Hillary Clinton didn’t do herself any credit when she explained to the Philadelphia Daily News why she named Greenspan as a potential wise man despite his partial responsibility for the current mess (it’s not clear exactly what the question was here):
Not only that, but the Fed didn’t act while he was there. But he has a calming influence still to this day on Wall Street — don’t ask me why because I never understand what he’s saying — but nevertheless people respond to that Delphic oracle approach. I think it would be wise to include him. And recently he’s come out, and very smartly so, that we have to deal with housing and maybe we need to have some kind of buyout mechanism for mortgages. So he’s moved on his understanding and depth of the problem — but you know you could pick three others. You just have to have some demonstrable involvement of presidential leadership…
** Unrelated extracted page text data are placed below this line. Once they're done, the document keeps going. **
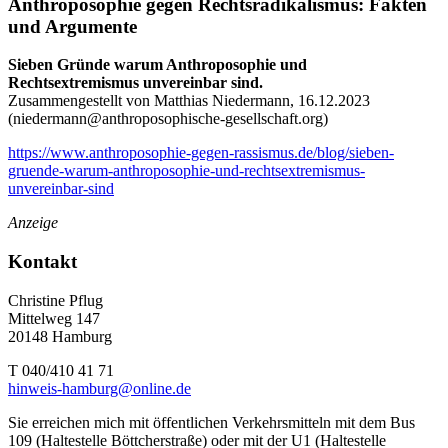
Anthroposophie gegen Rechtsradikalismus: Fakten
und Argumente
Sieben Gründe warum Anthroposophie und
Rechtsextremismus unvereinbar sind.
Zusammengestellt von Matthias Niedermann, 16.12.2023
(
niedermann@anthroposophische-gesellschaft.org
)
https://www.anthroposophie-gegen-rassismus.de/blog/sieben-
gruende-warum-anthroposophie-und-rechtsextremismus-
unvereinbar-sind
Anzeige
Kontakt
Christine Pflug
Mittelweg 147
20148 Hamburg
T 040/410 41 71
hinweis-hamburg@online.de
Sie erreichen mich mit öffentlichen Verkehrsmitteln mit dem Bus
109 (Haltestelle Böttcherstraße) oder mit der U1 (Haltestelle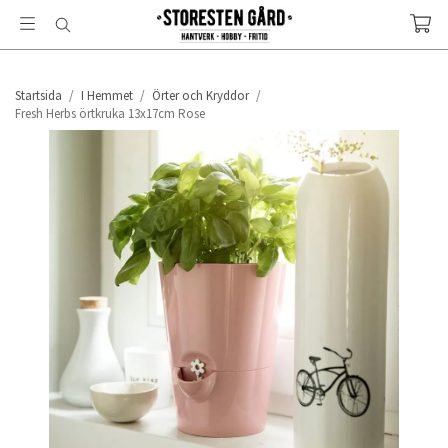
Startsida
/
I Hemmet
/
Örter och Kryddor
/
Fresh Herbs örtkruka 13x17cm Rose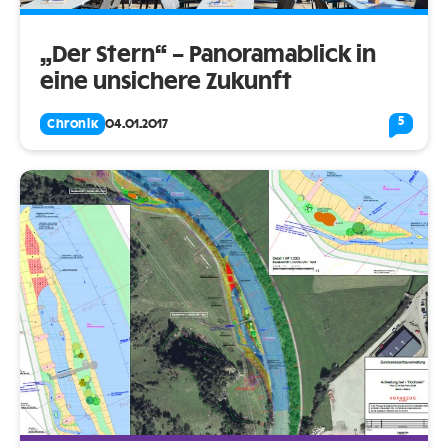
„Der Stern“ – Panoramablick in
eine unsichere Zukunft
5
Chronik
04.01.2017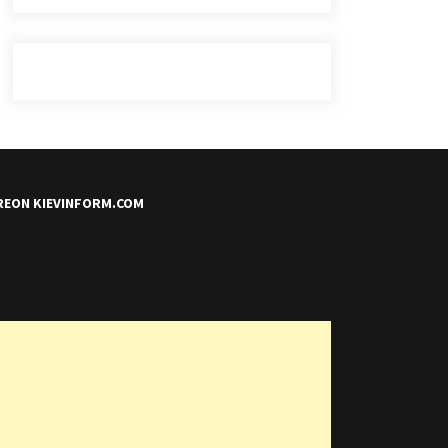
REON KIEVINFORM.COM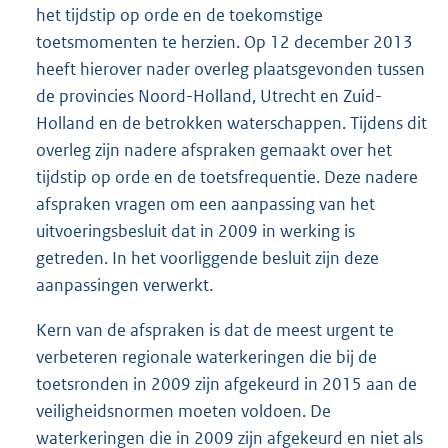
het tijdstip op orde en de toekomstige
toetsmomenten te herzien. Op 12 december 2013
heeft hierover nader overleg plaatsgevonden tussen
de provincies Noord-Holland, Utrecht en Zuid-
Holland en de betrokken waterschappen. Tijdens dit
overleg zijn nadere afspraken gemaakt over het
tijdstip op orde en de toetsfrequentie. Deze nadere
afspraken vragen om een aanpassing van het
uitvoeringsbesluit dat in 2009 in werking is
getreden. In het voorliggende besluit zijn deze
aanpassingen verwerkt.
Kern van de afspraken is dat de meest urgent te
verbeteren regionale waterkeringen die bij de
toetsronden in 2009 zijn afgekeurd in 2015 aan de
veiligheidsnormen moeten voldoen. De
waterkeringen die in 2009 zijn afgekeurd en niet als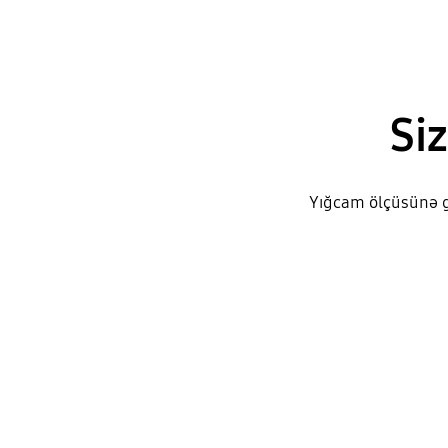
Si
Yığcam ölçüsünə gö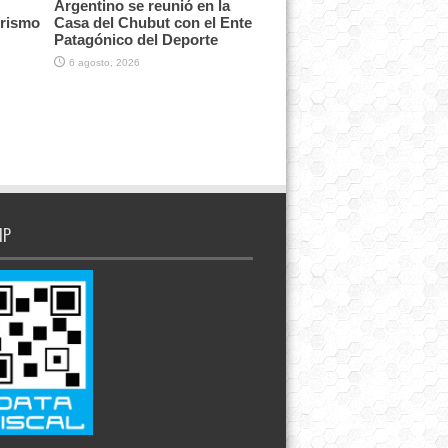
Argentino se reunió en la
urismo
Casa del Chubut con el Ente
Patagónico del Deporte
6 agosto, 2026
IP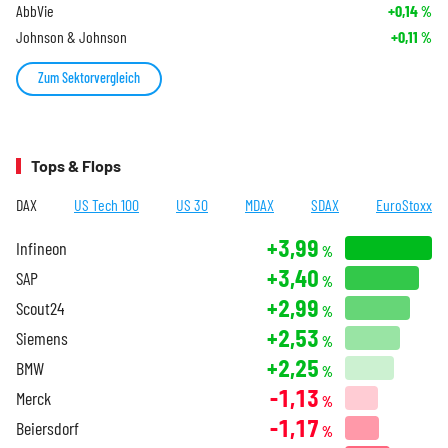
AbbVie
+0,14
%
Johnson & Johnson
+0,11
%
Zum Sektorvergleich
Tops & Flops
DAX
US Tech 100
US 30
MDAX
SDAX
EuroStoxx
+3,99
Infineon
%
+3,40
SAP
%
+2,99
Scout24
%
+2,53
Siemens
%
+2,25
BMW
%
-1,13
Merck
%
-1,17
Beiersdorf
%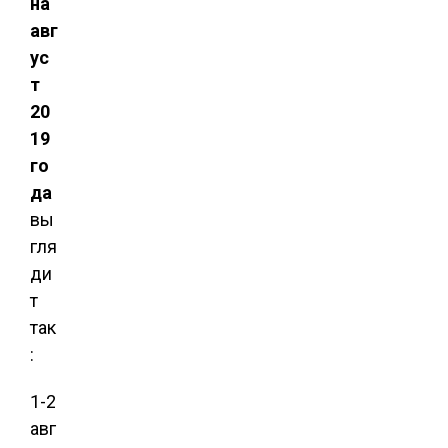
на
авг
ус
т
20
19
го
да
вы
гля
ди
т
так
:
1-2
авг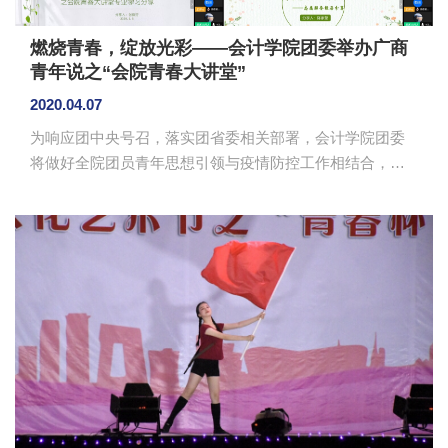
燃烧青春，绽放光彩——会计学院团委举办广商
青年说之“会院青春大讲堂”
2020.04.07
为响应团中央号召，落实团省委相关部署，会计学院团委
将做好全院团员青年思想引领与疫情防控工作相结合，充
分发挥优秀学生的先锋模范带头作用。会计学院于4月5日
在腾讯会议开展“广商青年说之会院青春大讲堂”朋辈教育活
动，主动将共青团思想引领开设到网上、开设到青年集聚
的云端阵地。本次活动邀请了2017级冼依霖、练思源、陈
家莹、张焕芬以及2018级练赋琳同学为大家分享他们的学
习生活经验。 干部示范型代表练思源分享他的“3段
式”学生干部生涯。他认为学生干部生涯是一个从通过学习
他人榜样、成为他人榜样到...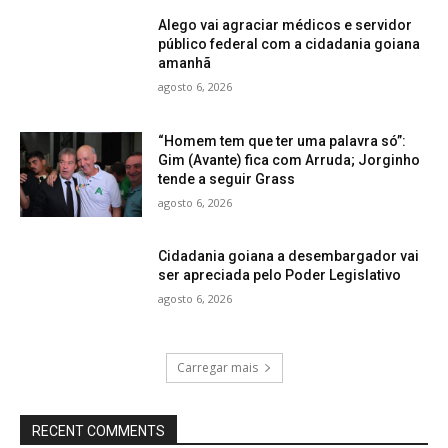
Alego vai agraciar médicos e servidor
público federal com a cidadania goiana
amanhã
agosto 6, 2026
“Homem tem que ter uma palavra só”:
Gim (Avante) fica com Arruda; Jorginho
tende a seguir Grass
agosto 6, 2026
Cidadania goiana a desembargador vai
ser apreciada pelo Poder Legislativo
agosto 6, 2026
Carregar mais
RECENT COMMENTS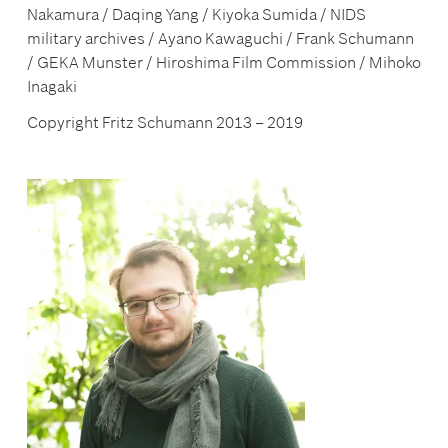
Nakamura / Daqing Yang / Kiyoka Sumida / NIDS
military archives / Ayano Kawaguchi / Frank Schumann
/ GEKA Munster / Hiroshima Film Commission / Mihoko
Inagaki
Copyright Fritz Schumann 2013 – 2019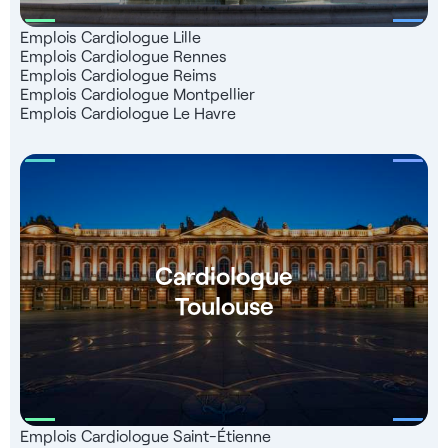
Emplois Cardiologue Lille
Emplois Cardiologue Rennes
Emplois Cardiologue Reims
Emplois Cardiologue Montpellier
Emplois Cardiologue Le Havre
Cardiologue
Toulouse
Emplois Cardiologue Saint-Étienne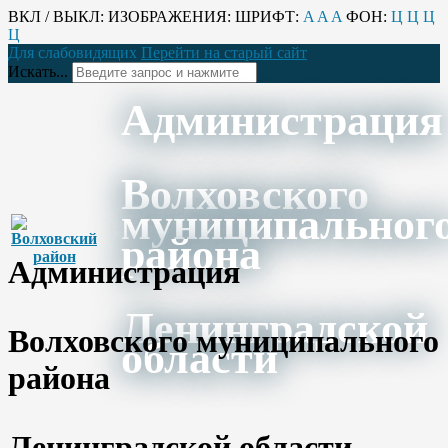
ВКЛ / ВЫКЛ:
ИЗОБРАЖЕНИЯ:
ШРИФТ:
A
A
A
ФОН:
Ц
Ц
Ц
Ц
Для слабовидящих
Перейти на старый сайт
Искать...
Администрация
Волховского
муниципальног
района
Администрация
Ленинградской
Волховского муниципального
области
района
Ленинградской области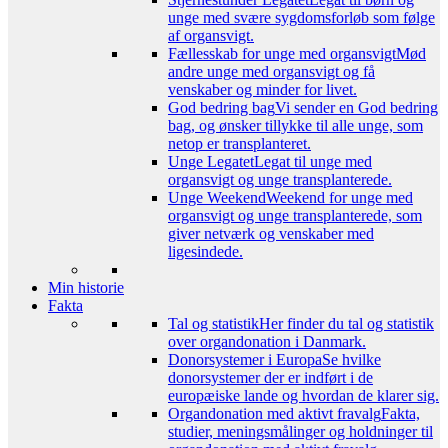
unge med svære sygdomsforløb som følge
af organsvigt.
Fællesskab for unge med organsvigt
Mød
andre unge med organsvigt og få
venskaber og minder for livet.
God bedring bag
Vi sender en God bedring
bag, og ønsker tillykke til alle unge, som
netop er transplanteret.
Unge Legatet
Legat til unge med
organsvigt og unge transplanterede.
Unge Weekend
Weekend for unge med
organsvigt og unge transplanterede, som
giver netværk og venskaber med
ligesindede.
Min historie
Fakta
Tal og statistik
Her finder du tal og statistik
over organdonation i Danmark.
Donorsystemer i Europa
Se hvilke
donorsystemer der er indført i de
europæiske lande og hvordan de klarer sig.
Organdonation med aktivt fravalg
Fakta,
studier, meningsmålinger og holdninger til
So let me get this straight: she admits that he bears some responsibility for the current mess, and she admits that she doesn’t understand his explanations. Yet she is persuaded that he has “very smartly” learned from his mistakes, and therefore he’s shown the judgment to be put in another position of power. Does this logic sound familiar to anyone else? Iraq? Health care? Take your pick!
As for “you could pick three others. You just have to have some demonstrable involvement of presidential leadership,” it sounds like she is saying that this panel of wise men would be essentially for show — a reading that she encouraged when she also told the Daily News, “that she’d suggested Greenspan, former Fed chair Paul Volcker and former Treasury Secretary Ronald Rubin because ‘each one is supporting one of the three of us.’ ” There’s probably something to be said for considering appearances — and diversity of political views — in addition to substance and expertise when choosing people for these sorts of panels, but admitting that people are being chosen for their political views or their mysterious “delphic oracle” powers of persuasion instead of their aptitude seems to defeat the point.
Another thing Clinton said in her speech yesterday was, “We need a president who is ready on day one to be Commander-in-Chief of our economy.” I understand
that she that this is mostly just meaningless rhetoric — she thinks that “ready on day one” and “Commander-in-Chief” are useful lines of attack against Obama, so she plans to adapt it to any subject — but I’m sure I’m not the only person who cringed hearing a Democrat allude to “commanding” the “economy.” I don’t know much about economics, but I’m pretty sure that thinking of the economy as an army, and thinking of the President’s economic team as the commanders of that army, is not a recipe for economic growth or stability. I advise all Democratic candidates — who will, fairly or not, always be accused of over-regulation and quasi-socialism — to keep the words “command” and “economy” as far apart as possible in their speeches.